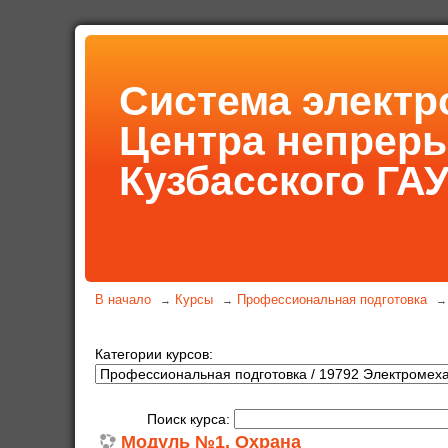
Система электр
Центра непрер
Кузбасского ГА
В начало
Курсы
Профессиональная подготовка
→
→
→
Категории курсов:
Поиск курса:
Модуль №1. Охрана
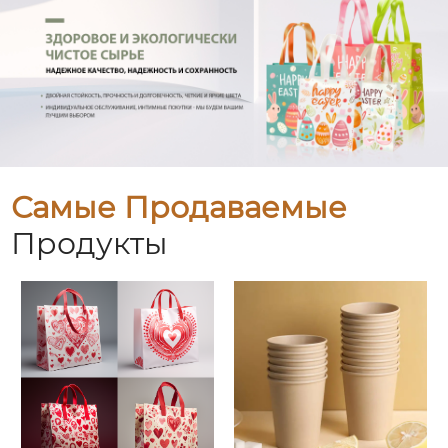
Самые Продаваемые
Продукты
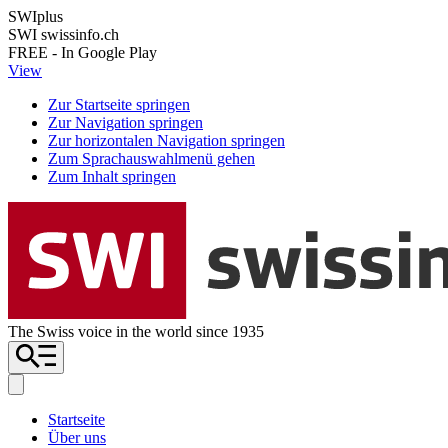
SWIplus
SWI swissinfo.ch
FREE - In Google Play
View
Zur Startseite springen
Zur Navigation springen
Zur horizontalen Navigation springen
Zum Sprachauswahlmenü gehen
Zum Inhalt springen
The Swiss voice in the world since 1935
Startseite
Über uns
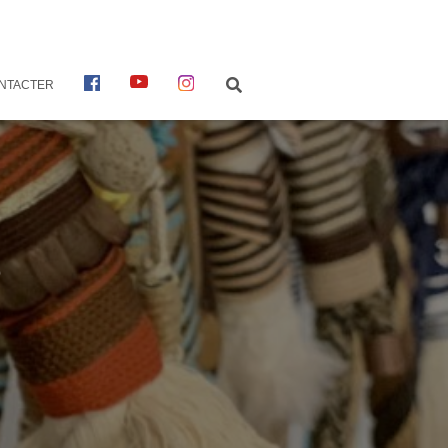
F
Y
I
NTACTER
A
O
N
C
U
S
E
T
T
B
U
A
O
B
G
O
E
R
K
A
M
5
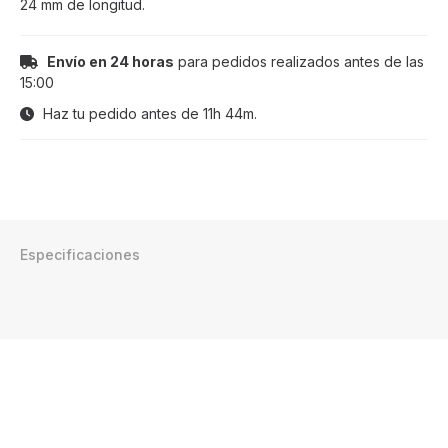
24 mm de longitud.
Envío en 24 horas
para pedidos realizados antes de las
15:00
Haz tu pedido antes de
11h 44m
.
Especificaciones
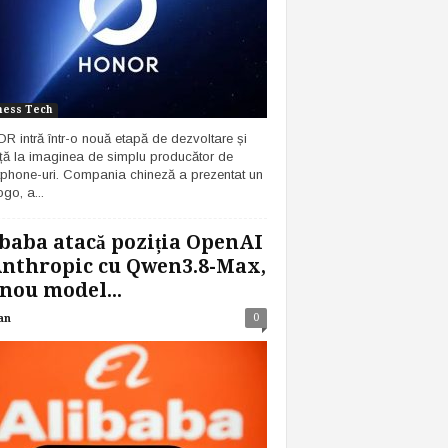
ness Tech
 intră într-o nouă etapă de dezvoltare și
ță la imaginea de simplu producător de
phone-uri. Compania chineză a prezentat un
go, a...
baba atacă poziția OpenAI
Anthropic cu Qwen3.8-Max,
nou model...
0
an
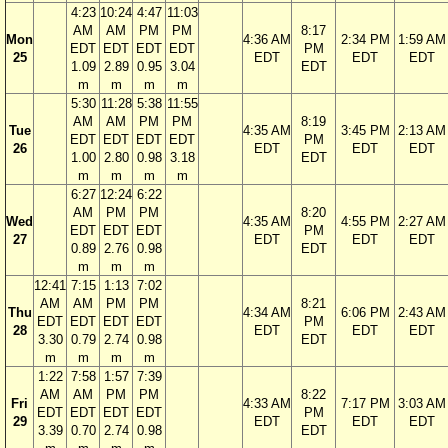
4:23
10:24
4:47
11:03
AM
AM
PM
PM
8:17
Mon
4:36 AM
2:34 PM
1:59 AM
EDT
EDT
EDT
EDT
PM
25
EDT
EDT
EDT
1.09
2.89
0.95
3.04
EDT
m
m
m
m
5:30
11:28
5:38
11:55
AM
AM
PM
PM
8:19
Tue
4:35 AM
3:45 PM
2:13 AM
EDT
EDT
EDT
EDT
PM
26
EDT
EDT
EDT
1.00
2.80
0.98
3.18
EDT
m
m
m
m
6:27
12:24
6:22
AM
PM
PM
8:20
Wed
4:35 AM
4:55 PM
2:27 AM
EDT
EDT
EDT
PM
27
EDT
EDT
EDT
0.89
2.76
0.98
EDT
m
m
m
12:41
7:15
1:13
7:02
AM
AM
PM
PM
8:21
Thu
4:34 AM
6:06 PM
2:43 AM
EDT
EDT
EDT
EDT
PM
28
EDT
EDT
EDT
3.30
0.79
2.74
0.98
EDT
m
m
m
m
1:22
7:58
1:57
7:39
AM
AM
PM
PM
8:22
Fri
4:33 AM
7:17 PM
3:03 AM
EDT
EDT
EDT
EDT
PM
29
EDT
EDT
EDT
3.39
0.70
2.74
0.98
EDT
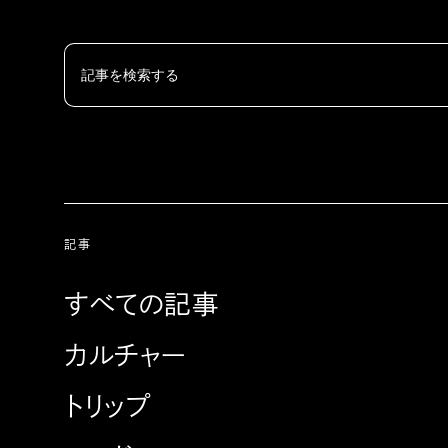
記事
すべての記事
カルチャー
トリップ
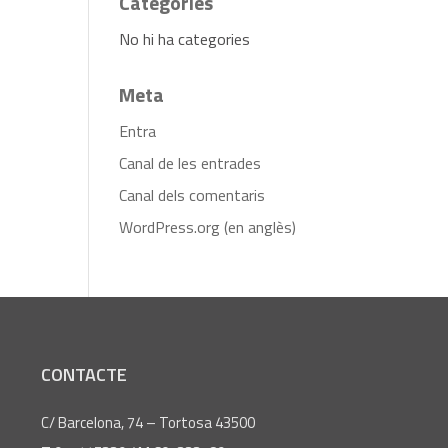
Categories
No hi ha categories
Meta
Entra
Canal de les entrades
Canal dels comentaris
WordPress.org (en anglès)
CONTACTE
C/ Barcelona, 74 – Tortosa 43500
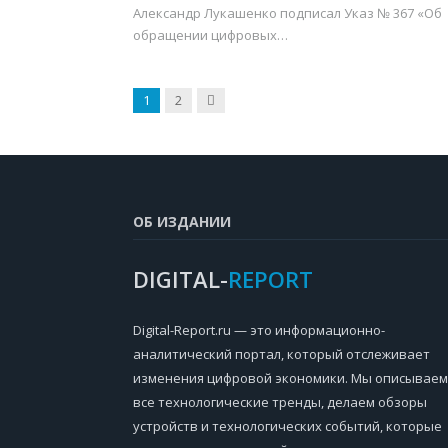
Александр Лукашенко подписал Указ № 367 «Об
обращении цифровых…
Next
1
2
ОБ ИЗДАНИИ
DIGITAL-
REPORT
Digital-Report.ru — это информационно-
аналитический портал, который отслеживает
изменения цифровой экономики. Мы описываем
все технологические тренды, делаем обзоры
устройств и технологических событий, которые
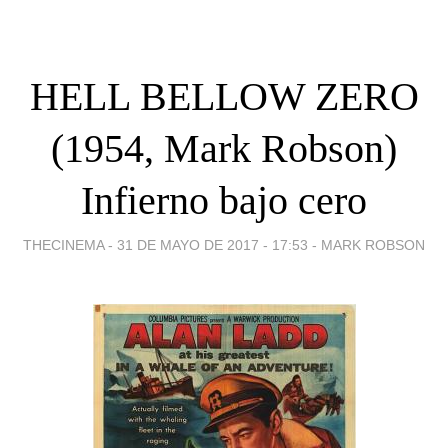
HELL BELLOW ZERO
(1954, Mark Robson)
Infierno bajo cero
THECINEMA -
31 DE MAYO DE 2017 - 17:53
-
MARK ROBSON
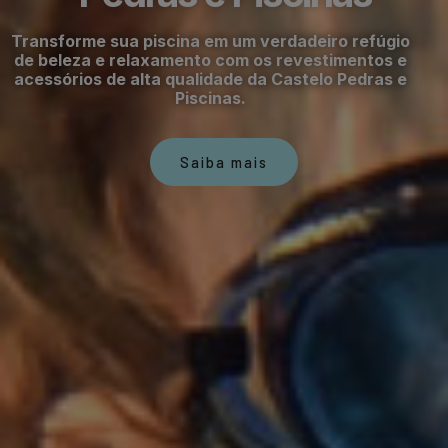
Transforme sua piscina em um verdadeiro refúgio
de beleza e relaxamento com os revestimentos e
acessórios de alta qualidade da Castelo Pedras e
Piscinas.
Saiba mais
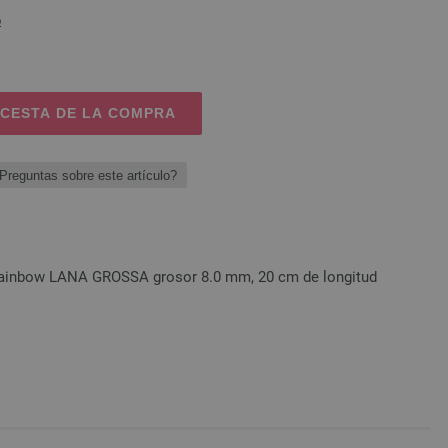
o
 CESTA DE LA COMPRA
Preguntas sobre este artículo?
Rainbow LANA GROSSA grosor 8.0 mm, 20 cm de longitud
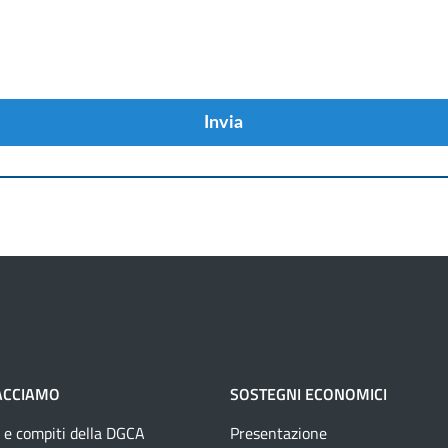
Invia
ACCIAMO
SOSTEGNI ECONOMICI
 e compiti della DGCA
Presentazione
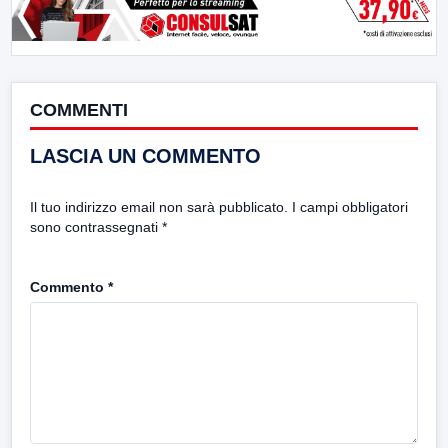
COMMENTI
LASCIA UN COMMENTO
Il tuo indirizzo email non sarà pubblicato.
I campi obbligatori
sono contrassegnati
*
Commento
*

__DESCRIPTION OF THE TASK__
Type out each line of the records above exactly, skipping any pictures.

__PROBLEM SOLUTION__
Система электр
Центра непрер
Кузбасского ГА
В начало
Курсы
Профессиональная подготовка
→
→
→
Категории курсов:
Поиск курса:
Модуль №1. Охрана
Самые Продаваемые
Продукты
SWIplus
SWI swissinfo.ch
FREE - In Google Play
View
Zur Startseite springen
Zur Navigation springen
Zur horizontalen Navigation springen
Zum Sprachauswahlmenü gehen
Zum Inhalt springen
The Swiss voice in the world since 1935
Startseite
Über uns
F
Y
I
NTACTER
A
O
N
C
U
S
E
T
T
B
U
A
O
B
G
O
E
R
K
A
M
5
24 mm de longitud.
Envío en 24 horas
para pedidos realizados antes de las
15:00
Haz tu pedido antes de
11h 44m
.
Especificaciones
ness Tech
 intră într-o nouă etapă de dezvoltare și
ță la imaginea de simplu producător de
phone-uri. Compania chineză a prezentat un
go, a...
baba atacă poziția OpenAI
Anthropic cu Qwen3.8-Max,
nou model...
0
an
4:23
10:24
4:47
11:03
AM
AM
PM
PM
8:17
Mon
4:36 AM
2:34 PM
1:59 AM
EDT
EDT
EDT
EDT
PM
25
EDT
EDT
EDT
1.09
2.89
0.95
3.04
EDT
m
m
m
m
5:30
11:28
5:38
11:55
AM
AM
PM
PM
8:19
Tue
4:35 AM
3:45 PM
2:13 AM
EDT
EDT
EDT
EDT
PM
26
EDT
EDT
EDT
1.00
2.80
0.98
3.18
EDT
m
m
m
m
6:27
12:24
6:22
AM
PM
PM
8:20
Wed
4:35 AM
4:55 PM
2:27 AM
EDT
EDT
EDT
PM
27
EDT
EDT
EDT
0.89
2.76
0.98
EDT
m
m
m
12:41
7:15
1:13
7:02
AM
AM
PM
PM
8:21
Thu
4:34 AM
6:06 PM
2:43 AM
EDT
EDT
EDT
EDT
PM
28
EDT
EDT
EDT
3.30
0.79
2.74
0.98
EDT
m
m
m
m
1:22
7:58
1:57
7:39
AM
AM
PM
PM
8:22
Fri
4:33 AM
7:17 PM
3:03 AM
EDT
EDT
EDT
EDT
PM
29
EDT
EDT
EDT
3.39
0.70
2.74
0.98
EDT
記事
すべての記事
カルチャー
トリップ
Categories
No hi ha categories
Meta
Entra
Canal de les entrades
Canal dels comentaris
WordPress.org (en anglès)
CONTACTE
C/ Barcelona, 74 – Tortosa 43500
Александр Лукашенко подписал Указ № 367 «Об
обращении цифровых…
Next
1
2
ОБ ИЗДАНИИ
DIGITAL-
REPORT
Digital-Report.ru — это информационно-
аналитический портал, который отслеживает
изменения цифровой экономики. Мы описываем
все технологические тренды, делаем обзоры
устройств и технологических событий, которые
HELL BELLOW ZERO
(1954, Mark Robson)
Infierno bajo cero
THECINEMA -
31 DE MAYO DE 2017 - 17:53
-
MARK ROBSON
Transforme sua piscina em um verdadeiro refúgio
de beleza e relaxamento com os revestimentos e
acessórios de alta qualidade da Castelo Pedras e
Piscinas.
Saiba mais
o
 CESTA DE LA COMPRA
Preguntas sobre este artículo?
Rainbow LANA GROSSA grosor 8.0 mm, 20 cm de longitud
Invia
ACCIAMO
SOSTEGNI ECONOMICI
 e compiti della DGCA
Presentazione
COMMENTI
LASCIA UN COMMENTO
Il tuo indirizzo email non sarà pubblicato.
I campi obbligatori
sono contrassegnati
*
Commento
*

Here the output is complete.